# Material provided
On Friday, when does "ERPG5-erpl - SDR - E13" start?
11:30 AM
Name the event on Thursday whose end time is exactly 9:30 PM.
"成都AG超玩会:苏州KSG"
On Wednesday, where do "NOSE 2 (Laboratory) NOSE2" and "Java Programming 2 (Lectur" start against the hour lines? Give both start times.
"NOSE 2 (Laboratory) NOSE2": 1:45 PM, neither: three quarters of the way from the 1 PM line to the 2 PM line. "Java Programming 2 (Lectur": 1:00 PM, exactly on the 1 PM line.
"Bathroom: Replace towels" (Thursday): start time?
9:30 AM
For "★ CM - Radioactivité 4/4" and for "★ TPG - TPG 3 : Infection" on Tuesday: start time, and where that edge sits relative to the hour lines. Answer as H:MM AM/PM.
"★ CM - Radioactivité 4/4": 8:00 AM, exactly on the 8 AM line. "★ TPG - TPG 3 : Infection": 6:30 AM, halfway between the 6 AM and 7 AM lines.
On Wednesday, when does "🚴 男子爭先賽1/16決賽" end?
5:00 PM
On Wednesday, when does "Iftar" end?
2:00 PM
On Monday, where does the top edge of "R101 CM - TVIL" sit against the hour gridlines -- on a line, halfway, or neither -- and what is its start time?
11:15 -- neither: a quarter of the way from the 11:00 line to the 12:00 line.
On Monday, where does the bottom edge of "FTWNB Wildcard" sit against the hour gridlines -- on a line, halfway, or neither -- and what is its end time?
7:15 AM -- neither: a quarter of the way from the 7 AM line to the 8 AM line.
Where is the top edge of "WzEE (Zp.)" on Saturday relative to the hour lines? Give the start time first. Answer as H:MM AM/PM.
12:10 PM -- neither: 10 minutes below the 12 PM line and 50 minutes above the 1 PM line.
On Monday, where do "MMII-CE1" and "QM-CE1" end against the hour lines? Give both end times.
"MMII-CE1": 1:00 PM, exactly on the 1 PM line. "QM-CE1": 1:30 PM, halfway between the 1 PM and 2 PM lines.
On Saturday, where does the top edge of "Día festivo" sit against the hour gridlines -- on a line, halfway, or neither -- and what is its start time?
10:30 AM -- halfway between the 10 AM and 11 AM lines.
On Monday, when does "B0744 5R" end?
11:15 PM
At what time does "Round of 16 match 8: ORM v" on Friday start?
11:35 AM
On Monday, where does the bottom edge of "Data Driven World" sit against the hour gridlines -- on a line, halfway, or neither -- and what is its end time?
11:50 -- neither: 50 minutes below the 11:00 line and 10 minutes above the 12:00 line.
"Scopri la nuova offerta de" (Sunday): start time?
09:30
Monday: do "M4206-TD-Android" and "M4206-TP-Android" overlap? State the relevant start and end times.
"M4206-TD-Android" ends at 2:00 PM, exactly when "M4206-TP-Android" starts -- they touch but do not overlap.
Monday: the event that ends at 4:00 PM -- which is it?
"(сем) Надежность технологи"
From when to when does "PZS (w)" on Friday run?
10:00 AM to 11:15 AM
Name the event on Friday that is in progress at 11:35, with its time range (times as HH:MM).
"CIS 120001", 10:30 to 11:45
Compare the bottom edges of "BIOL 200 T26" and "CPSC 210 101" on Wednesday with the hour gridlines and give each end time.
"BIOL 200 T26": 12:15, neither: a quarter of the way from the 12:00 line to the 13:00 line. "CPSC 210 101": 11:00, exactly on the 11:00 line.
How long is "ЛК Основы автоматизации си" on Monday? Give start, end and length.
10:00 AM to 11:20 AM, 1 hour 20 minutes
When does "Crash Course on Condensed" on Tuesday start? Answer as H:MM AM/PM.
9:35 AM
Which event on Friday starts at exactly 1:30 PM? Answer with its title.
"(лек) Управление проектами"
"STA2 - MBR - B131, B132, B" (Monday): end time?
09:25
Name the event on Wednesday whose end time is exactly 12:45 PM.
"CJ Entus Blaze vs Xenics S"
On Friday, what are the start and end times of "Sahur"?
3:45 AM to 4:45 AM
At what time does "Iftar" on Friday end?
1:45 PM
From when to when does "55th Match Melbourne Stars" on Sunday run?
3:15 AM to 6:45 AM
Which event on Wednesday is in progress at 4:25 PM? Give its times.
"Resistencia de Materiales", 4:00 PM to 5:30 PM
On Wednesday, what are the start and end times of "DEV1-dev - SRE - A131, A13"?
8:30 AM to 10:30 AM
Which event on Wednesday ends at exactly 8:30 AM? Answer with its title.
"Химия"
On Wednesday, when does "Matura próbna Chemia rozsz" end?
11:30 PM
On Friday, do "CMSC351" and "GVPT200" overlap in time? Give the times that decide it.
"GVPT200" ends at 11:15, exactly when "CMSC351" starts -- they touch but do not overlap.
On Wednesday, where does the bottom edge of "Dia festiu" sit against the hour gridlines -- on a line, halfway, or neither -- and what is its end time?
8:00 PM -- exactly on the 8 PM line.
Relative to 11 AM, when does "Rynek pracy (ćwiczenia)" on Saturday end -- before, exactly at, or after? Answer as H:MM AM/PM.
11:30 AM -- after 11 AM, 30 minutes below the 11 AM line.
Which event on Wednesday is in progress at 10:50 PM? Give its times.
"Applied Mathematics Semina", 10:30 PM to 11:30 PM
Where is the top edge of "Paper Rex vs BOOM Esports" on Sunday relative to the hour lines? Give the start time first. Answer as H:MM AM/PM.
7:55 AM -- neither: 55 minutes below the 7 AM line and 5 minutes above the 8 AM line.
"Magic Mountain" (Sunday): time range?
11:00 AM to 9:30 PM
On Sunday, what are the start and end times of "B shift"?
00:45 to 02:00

# Given problem
Give the listing from its first line through the line containing "2 PM lines." as a Markdown table with the columns Row and Line. Number each line in Row, and leave out any blank lines.

# Exercise solution
| Row | Line |
|---|---|
| 1 | On Friday, when does "ERPG5-erpl - SDR - E13" start? |
| 2 | 11:30 AM |
| 3 | Name the event on Thursday whose end time is exactly 9:30 PM. |
| 4 | "成都AG超玩会:苏州KSG" |
| 5 | On Wednesday, where do "NOSE 2 (Laboratory) NOSE2" and "Java Programming 2 (Lectur" start against the hour lines? Give both start times. |
| 6 | "NOSE 2 (Laboratory) NOSE2": 1:45 PM, neither: three quarters of the way from the 1 PM line to the 2 PM line. "Java Programming 2 (Lectur": 1:00 PM, exactly on the 1 PM line. |
| 7 | "Bathroom: Replace towels" (Thursday): start time? |
| 8 | 9:30 AM |
| 9 | For "★ CM - Radioactivité 4/4" and for "★ TPG - TPG 3 : Infection" on Tuesday: start time, and where that edge sits relative to the hour lines. Answer as H:MM AM/PM. |
| 10 | "★ CM - Radioactivité 4/4": 8:00 AM, exactly on the 8 AM line. "★ TPG - TPG 3 : Infection": 6:30 AM, halfway between the 6 AM and 7 AM lines. |
| 11 | On Wednesday, when does "🚴 男子爭先賽1/16決賽" end? |
| 12 | 5:00 PM |
| 13 | On Wednesday, when does "Iftar" end? |
| 14 | 2:00 PM |
| 15 | On Monday, where does the top edge of "R101 CM - TVIL" sit against the hour gridlines -- on a line, halfway, or neither -- and what is its start time? |
| 16 | 11:15 -- neither: a quarter of the way from the 11:00 line to the 12:00 line. |
| 17 | On Monday, where does the bottom edge of "FTWNB Wildcard" sit against the hour gridlines -- on a line, halfway, or neither -- and what is its end time? |
| 18 | 7:15 AM -- neither: a quarter of the way from the 7 AM line to the 8 AM line. |
| 19 | Where is the top edge of "WzEE (Zp.)" on Saturday relative to the hour lines? Give the start time first. Answer as H:MM AM/PM. |
| 20 | 12:10 PM -- neither: 10 minutes below the 12 PM line and 50 minutes above the 1 PM line. |
| 21 | On Monday, where do "MMII-CE1" and "QM-CE1" end against the hour lines? Give both end times. |
| 22 | "MMII-CE1": 1:00 PM, exactly on the 1 PM line. "QM-CE1": 1:30 PM, halfway between the 1 PM and 2 PM lines. |